▶ **What the task asks**
Copy out each of the lines below word for word, keeping their order and line breaks.

▶ **Data for the task**
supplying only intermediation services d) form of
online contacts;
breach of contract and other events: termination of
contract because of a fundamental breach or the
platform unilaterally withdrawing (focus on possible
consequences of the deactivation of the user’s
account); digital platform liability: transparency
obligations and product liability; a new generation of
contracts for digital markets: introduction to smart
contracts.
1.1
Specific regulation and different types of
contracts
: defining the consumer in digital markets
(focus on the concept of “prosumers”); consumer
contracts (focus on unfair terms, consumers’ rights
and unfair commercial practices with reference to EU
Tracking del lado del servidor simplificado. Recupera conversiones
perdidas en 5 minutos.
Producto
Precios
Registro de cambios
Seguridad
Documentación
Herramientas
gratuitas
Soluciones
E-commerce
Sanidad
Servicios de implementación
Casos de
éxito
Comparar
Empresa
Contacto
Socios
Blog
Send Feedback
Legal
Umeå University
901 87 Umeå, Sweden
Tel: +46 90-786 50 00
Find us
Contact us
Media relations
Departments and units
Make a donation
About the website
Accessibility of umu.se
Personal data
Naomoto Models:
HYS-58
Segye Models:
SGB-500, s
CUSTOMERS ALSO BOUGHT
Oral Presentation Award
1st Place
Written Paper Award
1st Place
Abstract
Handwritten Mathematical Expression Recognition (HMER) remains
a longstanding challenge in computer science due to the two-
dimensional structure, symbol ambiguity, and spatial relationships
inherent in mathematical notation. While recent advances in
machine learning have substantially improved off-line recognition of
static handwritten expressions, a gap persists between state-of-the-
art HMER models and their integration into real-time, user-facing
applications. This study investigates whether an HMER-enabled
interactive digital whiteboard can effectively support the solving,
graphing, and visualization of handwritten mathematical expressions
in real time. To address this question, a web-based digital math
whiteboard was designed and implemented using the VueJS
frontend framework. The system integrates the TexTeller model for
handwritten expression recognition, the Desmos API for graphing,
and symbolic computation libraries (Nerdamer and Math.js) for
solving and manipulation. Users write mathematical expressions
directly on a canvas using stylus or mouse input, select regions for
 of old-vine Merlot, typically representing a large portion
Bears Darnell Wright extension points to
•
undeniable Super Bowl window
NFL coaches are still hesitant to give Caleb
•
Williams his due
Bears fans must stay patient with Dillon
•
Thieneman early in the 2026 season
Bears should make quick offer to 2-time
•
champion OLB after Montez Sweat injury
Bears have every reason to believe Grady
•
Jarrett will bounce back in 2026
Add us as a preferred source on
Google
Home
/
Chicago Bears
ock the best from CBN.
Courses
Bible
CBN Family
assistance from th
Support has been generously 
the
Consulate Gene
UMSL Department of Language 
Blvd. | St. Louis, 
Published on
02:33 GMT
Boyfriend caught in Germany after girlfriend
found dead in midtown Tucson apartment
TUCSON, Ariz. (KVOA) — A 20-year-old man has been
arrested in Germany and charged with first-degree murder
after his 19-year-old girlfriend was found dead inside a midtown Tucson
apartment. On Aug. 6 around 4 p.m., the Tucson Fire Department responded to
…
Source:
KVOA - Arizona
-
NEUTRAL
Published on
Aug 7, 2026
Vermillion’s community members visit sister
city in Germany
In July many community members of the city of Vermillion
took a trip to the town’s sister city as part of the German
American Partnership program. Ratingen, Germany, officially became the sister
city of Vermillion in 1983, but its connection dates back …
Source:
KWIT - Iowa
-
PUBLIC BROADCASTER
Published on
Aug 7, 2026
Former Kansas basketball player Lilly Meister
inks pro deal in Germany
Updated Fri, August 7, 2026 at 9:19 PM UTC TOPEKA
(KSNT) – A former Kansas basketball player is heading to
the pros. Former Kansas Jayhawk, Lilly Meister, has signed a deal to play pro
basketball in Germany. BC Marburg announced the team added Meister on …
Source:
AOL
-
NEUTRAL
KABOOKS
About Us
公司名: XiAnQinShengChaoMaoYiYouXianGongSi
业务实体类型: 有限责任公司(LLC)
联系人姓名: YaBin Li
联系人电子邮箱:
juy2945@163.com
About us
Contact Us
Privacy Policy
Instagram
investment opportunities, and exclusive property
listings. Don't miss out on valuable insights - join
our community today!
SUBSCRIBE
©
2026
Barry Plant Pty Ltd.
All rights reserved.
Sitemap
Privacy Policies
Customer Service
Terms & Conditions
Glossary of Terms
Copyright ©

▶ **Result of this exercise**
supplying only intermediation services d) form of
online contacts;
breach of contract and other events: termination of
contract because of a fundamental breach or the
platform unilaterally withdrawing (focus on possible
consequences of the deactivation of the user’s
account); digital platform liability: transparency
obligations and product liability; a new generation of
contracts for digital markets: introduction to smart
contracts.
1.1
Specific regulation and different types of
contracts
: defining the consumer in digital markets
(focus on the concept of “prosumers”); consumer
contracts (focus on unfair terms, consumers’ rights
and unfair commercial practices with reference to EU
Tracking del lado del servidor simplificado. Recupera conversiones
perdidas en 5 minutos.
Producto
Precios
Registro de cambios
Seguridad
Documentación
Herramientas
gratuitas
Soluciones
E-commerce
Sanidad
Servicios de implementación
Casos de
éxito
Comparar
Empresa
Contacto
Socios
Blog
Send Feedback
Legal
Umeå University
901 87 Umeå, Sweden
Tel: +46 90-786 50 00
Find us
Contact us
Media relations
Departments and units
Make a donation
About the website
Accessibility of umu.se
Personal data
Naomoto Models:
HYS-58
Segye Models:
SGB-500, s
CUSTOMERS ALSO BOUGHT
Oral Presentation Award
1st Place
Written Paper Award
1st Place
Abstract
Handwritten Mathematical Expression Recognition (HMER) remains
a longstanding challenge in computer science due to the two-
dimensional structure, symbol ambiguity, and spatial relationships
inherent in mathematical notation. While recent advances in
machine learning have substantially improved off-line recognition of
static handwritten expressions, a gap persists between state-of-the-
art HMER models and their integration into real-time, user-facing
applications. This study investigates whether an HMER-enabled
interactive digital whiteboard can effectively support the solving,
graphing, and visualization of handwritten mathematical expressions
in real time. To address this question, a web-based digital math
whiteboard was designed and implemented using the VueJS
frontend framework. The system integrates the TexTeller model for
handwritten expression recognition, the Desmos API for graphing,
and symbolic computation libraries (Nerdamer and Math.js) for
solving and manipulation. Users write mathematical expressions
directly on a canvas using stylus or mouse input, select regions for
 of old-vine Merlot, typically representing a large portion
Bears Darnell Wright extension points to
•
undeniable Super Bowl window
NFL coaches are still hesitant to give Caleb
•
Williams his due
Bears fans must stay patient with Dillon
•
Thieneman early in the 2026 season
Bears should make quick offer to 2-time
•
champion OLB after Montez Sweat injury
Bears have every reason to believe Grady
•
Jarrett will bounce back in 2026
Add us as a preferred source on
Google
Home
/
Chicago Bears
ock the best from CBN.
Courses
Bible
CBN Family
assistance from th
Support has been generously 
the
Consulate Gene
UMSL Department of Language 
Blvd. | St. Louis, 
Published on
02:33 GMT
Boyfriend caught in Germany after girlfriend
found dead in midtown Tucson apartment
TUCSON, Ariz. (KVOA) — A 20-year-old man has been
arrested in Germany and charged with first-degree murder
after his 19-year-old girlfriend was found dead inside a midtown Tucson
apartment. On Aug. 6 around 4 p.m., the Tucson Fire Department responded to
…
Source:
KVOA - Arizona
-
NEUTRAL
Published on
Aug 7, 2026
Vermillion’s community members visit sister
city in Germany
In July many community members of the city of Vermillion
took a trip to the town’s sister city as part of the German
American Partnership program. Ratingen, Germany, officially became the sister
city of Vermillion in 1983, but its connection dates back …
Source:
KWIT - Iowa
-
PUBLIC BROADCASTER
Published on
Aug 7, 2026
Former Kansas basketball player Lilly Meister
inks pro deal in Germany
Updated Fri, August 7, 2026 at 9:19 PM UTC TOPEKA
(KSNT) – A former Kansas basketball player is heading to
the pros. Former Kansas Jayhawk, Lilly Meister, has signed a deal to play pro
basketball in Germany. BC Marburg announced the team added Meister on …
Source:
AOL
-
NEUTRAL
KABOOKS
About Us
公司名: XiAnQinShengChaoMaoYiYouXianGongSi
业务实体类型: 有限责任公司(LLC)
联系人姓名: YaBin Li
联系人电子邮箱:
juy2945@163.com
About us
Contact Us
Privacy Policy
Instagram
investment opportunities, and exclusive property
listings. Don't miss out on valuable insights - join
our community today!
SUBSCRIBE
©
2026
Barry Plant Pty Ltd.
All rights reserved.
Sitemap
Privacy Policies
Customer Service
Terms & Conditions
Glossary of Terms
Copyright ©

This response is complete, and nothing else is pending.